LEGISLATIVE UPDATE: State must invest huge revenue surplus in public services

Feb 24, 2023

The state is on track for a massive $3.25 billion surplus in revenue this year, according to a recent forecast from the General Assembly staff and Gov. Roy Cooper's office, giving lawmakers more money to provide much-needed raises for state employees and retirees.

The state currently has almost $6 billion in reserves. It needs to invest now in public services to recruit and retain employees. State government is experiencing a 20% vacancy rate, with some prisons and DHHS facilities seeing a much higher number.

Cooper is expected to announce his budget proposal in the coming weeks. House Speaker Tim Moore told the News & Observer Thursday that he hopes to have a plan voted through the House by Easter, adding to the likelihood that a budget passes into law by the start of the new fiscal year on July 1.
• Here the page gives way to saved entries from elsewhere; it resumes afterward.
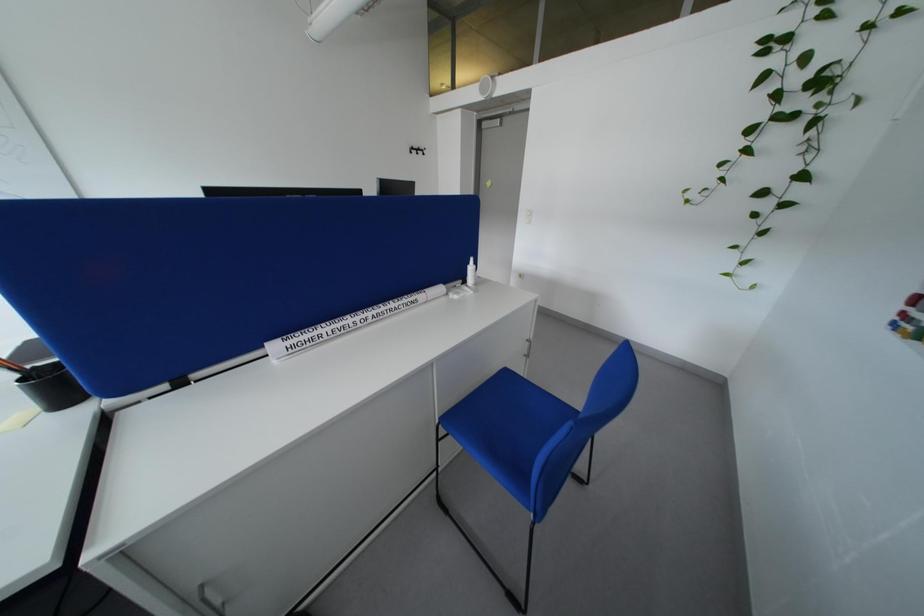
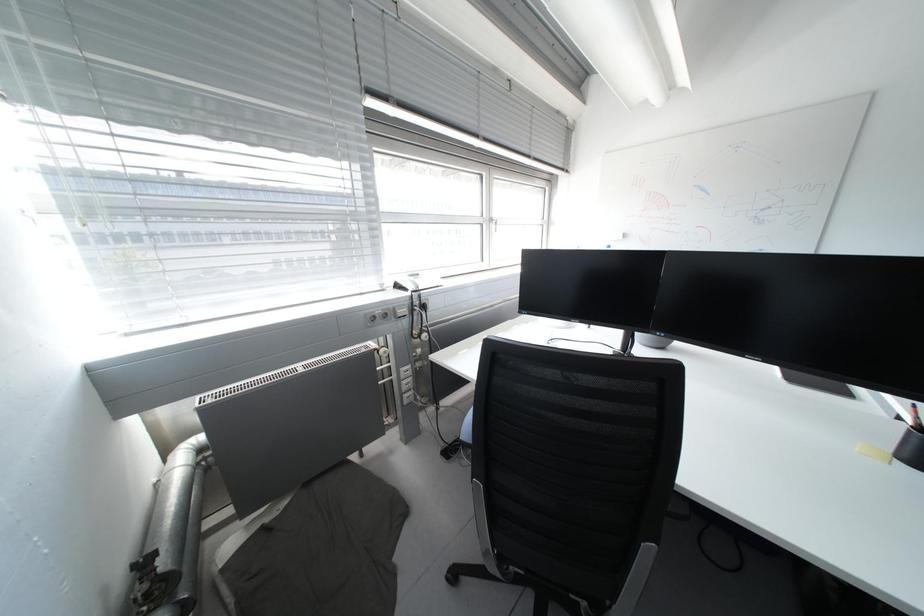
How did the camera likely rotate?

The camera's rotation is toward left-down.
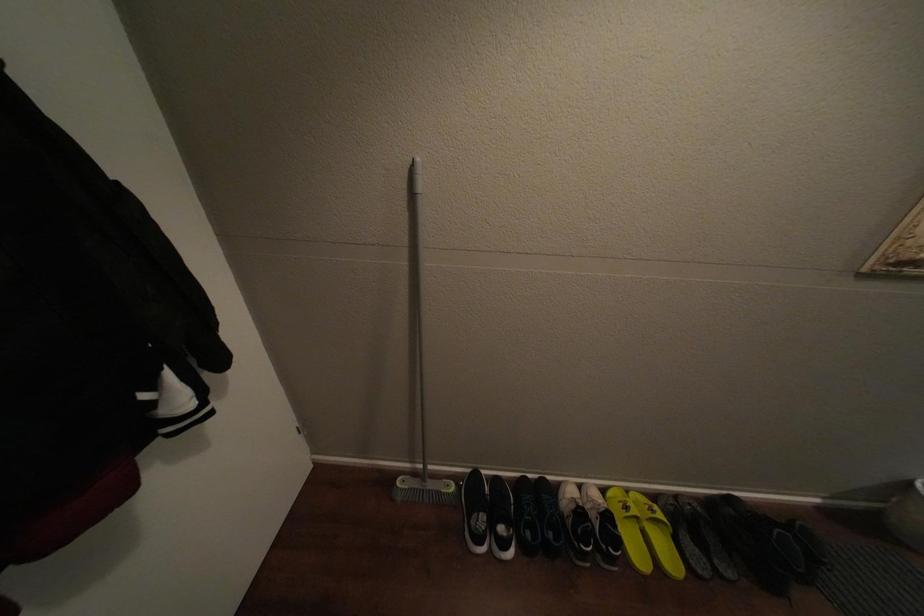
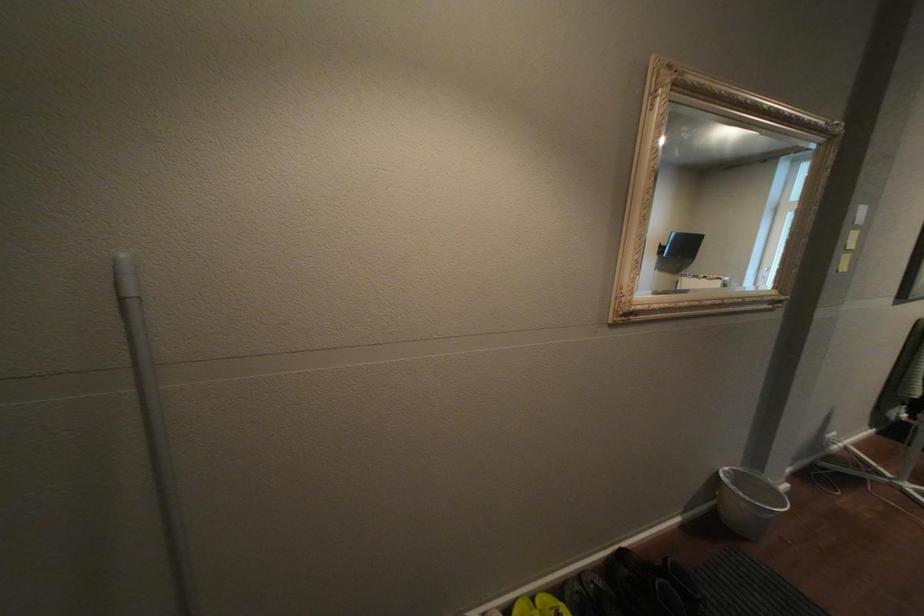
Question: Which direction would the cameraman need to move to produce the second image? Reply with the corresponding letter.

Choices:
 (A) Left
 (B) Right
 (C) Forward
 (D) Backward

Answer: (B)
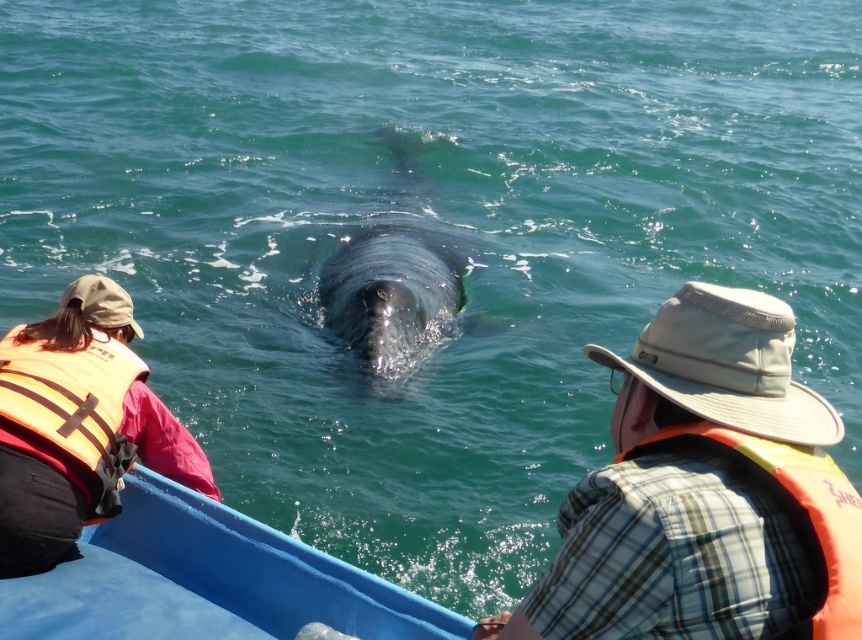
Can you confirm if blue plastic boat at center is taller than orange life vest at left?

No.

Between point (436, 627) and point (61, 454), which one is positioned in front?

Point (436, 627) is in front.

Identify the location of blue plastic boat at center. The width and height of the screenshot is (862, 640). (205, 580).

Is plaid shirt at center shorter than gray matte whale at center?

Indeed, plaid shirt at center has a lesser height compared to gray matte whale at center.

What do you see at coordinates (704, 492) in the screenshot?
I see `plaid shirt at center` at bounding box center [704, 492].

Where is `plaid shirt at center`? This screenshot has height=640, width=862. plaid shirt at center is located at coordinates (704, 492).

Is plaid shirt at center above orange life vest at left?

Yes.

Is plaid shirt at center further to the viewer compared to orange life vest at left?

No, it is not.

Measure the distance between point (744,436) and camera.

A distance of 3.87 meters exists between point (744,436) and camera.

Where is `plaid shirt at center`? The image size is (862, 640). plaid shirt at center is located at coordinates (704, 492).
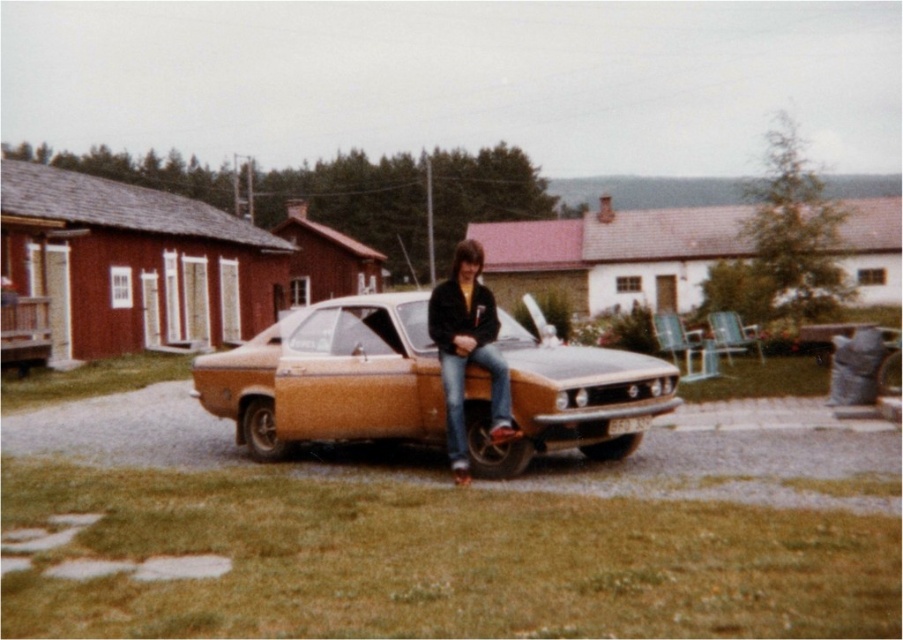
Question: Is matte orange car at center smaller than jeans at center?

Choices:
 (A) no
 (B) yes

Answer: (A)

Question: Which point is closer to the camera taking this photo?

Choices:
 (A) (383, 406)
 (B) (440, 317)

Answer: (B)

Question: Among these points, which one is nearest to the camera?

Choices:
 (A) (466, 442)
 (B) (360, 374)

Answer: (A)

Question: Is matte orange car at center in front of jeans at center?

Choices:
 (A) yes
 (B) no

Answer: (A)

Question: Can you confirm if matte orange car at center is bigger than jeans at center?

Choices:
 (A) yes
 (B) no

Answer: (A)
The article points out that the two main issues may be tax cuts and raises for state employees. Both Moore and Berger said pay increases could make a difference in vacancy rates. No details were given on the size of the raises the two chambers are considering.

Sen. Ralph Hise's bill to remove state employees' right to have their association dues and other payments deducted from their paychecks (Senate Bill 87) remains in the Senate Rules Committees and has not been calendared.

Also this week, the State Health Plan Board of Trustees heard a presentation from Aetna, which has been awarded the administrative contract for the Plan beginning in 2025. The company promised careful attention and pledged to hold down prices. It also plans to build a robust network of providers to allow Plan members to keep their doctors.

State Treasurer Dale Folwell told Aetna representatives there is "no room for error" in implementing their processes.

SEANC board calls on SECU to rescind risk-based lending plan

The SEANC Board of Governors approved a resolution this week calling on the board of the State Employees’ Credit Union to rescind its plan to move to risk-based lending on March 1.

The credit union, which was founded to serve the interests of state employees, is making several huge changes to its business practices. SEANC Past President Shirley Bell and former State Employees’ Credit Union CEO Jim Blaine visited the SEANC board’s meeting last week. Currently, as it has since it started, the credit union treats each member the same when it comes to interest rates and loans. Approvals are based on many different factors rather than just a credit score.

This new risk-based lending strategy will factor in credit scores more heavily and split applicants into tiers based on their scores, similar to a bank. Those with lower scores will pay higher interest rates and be more likely to be denied a loan.

Blaine gave an example of a person with a lower credit score paying $2,000 more for an $18,000 car loan than an applicant with a higher credit score. The SECU board is meeting today.